Temps de lecture 5 min
Extrait de l’hebdo n°3941
La réélection de Donald Trump aux États-Unis témoigne avec violence des menaces qui pèsent sur nos démocraties, nos libertés et sur les droits des travailleurs. Afin d’endiguer la vague d’extrême droite, l’Union européenne doit agir pour plus de justice sociale et économique. Entretien avec Béatrice Lestic, secrétaire nationale de la CFDT chargée de l’international.
Les urnes ont rendu leur verdict ce 5 novembre. Le candidat républicain Donald Trump est de retour à la tête de la première puissance mondiale. Quelle analyse en tires-tu ?
C’est une journée noire pour la démocratie.

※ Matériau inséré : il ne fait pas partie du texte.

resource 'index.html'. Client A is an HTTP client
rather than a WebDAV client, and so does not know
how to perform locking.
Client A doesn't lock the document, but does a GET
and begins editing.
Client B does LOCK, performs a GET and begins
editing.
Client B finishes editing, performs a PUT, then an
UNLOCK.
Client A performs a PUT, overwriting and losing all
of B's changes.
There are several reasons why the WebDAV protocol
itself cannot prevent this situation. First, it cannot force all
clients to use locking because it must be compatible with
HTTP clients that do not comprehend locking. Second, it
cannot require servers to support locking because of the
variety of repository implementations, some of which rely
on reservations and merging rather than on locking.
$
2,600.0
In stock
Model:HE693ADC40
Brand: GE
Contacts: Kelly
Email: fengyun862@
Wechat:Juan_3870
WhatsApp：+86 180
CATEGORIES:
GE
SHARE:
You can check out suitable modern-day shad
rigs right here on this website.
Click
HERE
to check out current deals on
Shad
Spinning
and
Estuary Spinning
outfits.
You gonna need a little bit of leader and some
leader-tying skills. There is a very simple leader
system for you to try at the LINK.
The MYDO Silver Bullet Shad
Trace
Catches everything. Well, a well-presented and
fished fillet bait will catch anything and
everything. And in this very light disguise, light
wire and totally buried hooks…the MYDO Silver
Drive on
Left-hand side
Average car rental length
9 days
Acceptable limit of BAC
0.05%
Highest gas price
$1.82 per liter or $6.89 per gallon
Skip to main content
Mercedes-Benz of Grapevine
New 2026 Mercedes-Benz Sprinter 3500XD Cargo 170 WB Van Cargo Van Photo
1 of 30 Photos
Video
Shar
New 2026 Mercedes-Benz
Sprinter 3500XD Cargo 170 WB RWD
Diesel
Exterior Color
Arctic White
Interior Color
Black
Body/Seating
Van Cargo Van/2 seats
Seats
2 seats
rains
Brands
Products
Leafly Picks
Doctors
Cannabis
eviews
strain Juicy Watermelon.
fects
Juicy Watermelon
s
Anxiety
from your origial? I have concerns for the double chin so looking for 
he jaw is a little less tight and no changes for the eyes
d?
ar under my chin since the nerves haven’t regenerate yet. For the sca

C’est aussi une journée noire pour les droits des femmes, des personnes LGBT, la justice… Malheureusement, c’est une victoire écrasante, une victoire populaire, y compris quand on observe les résultats du vote chez les minorités. Nous constatons que les classes moyennes et populaires (qui ont vu ces dernières années leur niveau de vie stagner ou baisser) se rabattent sur un modèle « traditionnel » et conservateur – un modèle qu’ils estiment, à tort, plus protecteur. Cela doit nous questionner sur les réponses à apporter. C’est aussi une journée noire pour les travailleurs. Donald Trump a toujours agi en faveur des ultras riches, et ça ne changera pas. Le mouvement syndical américain n’a d’ailleurs jamais pensé que Trump pouvait lui être favorable.
Donald Trump pourrait aussi remporter le Sénat et la Chambre des représentants…
1. Google, Apple, Facebook, Amazon et Microsoft.
Il aurait alors toutes les clés en main pour appliquer son programme d’extrême droite et saper la démocratie et les libertés individuelles. Il faut rappeler qu’il contrôle déjà la Cour suprême. Il faut ajouter à cela le soutien que lui apportent les Gafam1, les grandes multinationales du numérique, à l’image d’Elon Musk, le propriétaire de X (ex-Twitter), qui ont largement contribué à son succès. Le Président des États-Unis leur permettra de continuer à agir sans aucun contrôle ni aucune contrainte.
Cette élection est-elle aussi une leçon pour l’Union européenne ?
La stratégie de la peur mise en œuvre par Donald Trump a fonctionné : peur de l’avenir, peur de l’étranger, peur du déclassement. C’est cette même stratégie que l’extrême droite applique actuellement en France et au sein de l’Union européenne. La victoire de Trump va renforcer ceux qui, en Europe, prônent la radicalité. On le voit bien, ceux qui se félicitent de cette victoire en Europe sont ceux qui partagent ses valeurs rétrogrades, qui prônent la préférence nationale : Georgia Meloni en Italie, Viktor Orbán en Hongrie, le Rassemblement national en France. Il est primordial que l’Union européenne ne cède pas à la peur, aux pressions et aux revendications que portent les mouvements d'extrême droite. Leur céder, c’est légitimer leurs idées, c’est les faire gagner.
Quelles réponses peut apporter l’Union européenne ?
Il y a urgence à reconstruire le modèle économique et social, dont les dérives produisent ces inquiétudes. Il faut répondre par plus d’égalité et par plus de justice sociale et fiscale. Ne pas le faire, c’est se tromper de sujet et courir à la catastrophe : si l’Union européenne ne relève pas les défis qui nous font face, la vague d’extrême droite sera difficile voire impossible à stopper. On voit bien d’ailleurs que le pouvoir d’achat, qui est une priorité pour les Européens, a aussi été au cœur de la campagne électorale américaine. Et peu importe, d’ailleurs, que Trump et ses homologues de l’extrême droite européenne n’aient aucune solution, il leur suffit de désigner des boucs émissaires.
L’Union européenne doit enfin profiter de cette élection pour se positionner comme la grande puissance qu’elle est. Elle ne peut plus compter que sur elle-même. Dans le cas contraire, elle se mettra hors-jeu. La Russie, la Chine et maintenant les États-Unis nous regardent avec condescendance. Il faut donc se mettre d’accord sur une politique industrielle commune, sur des investissements ambitieux dans les transitions écologique et numérique. Tout cela, l’Union européenne doit le faire en tenant compte des inquiétudes et intérêts des citoyens européens. Une politique de défense commune est plus que jamais nécessaire. Si Trump cesse de soutenir l’Ukraine, comme il l’a déjà laissé entendre, la « paix » qu’il a promise ne sera rien d’autre qu’une reddition de l’Ukraine, avec des conséquences en matière de sécurité à l’intérieur de l’espace européen.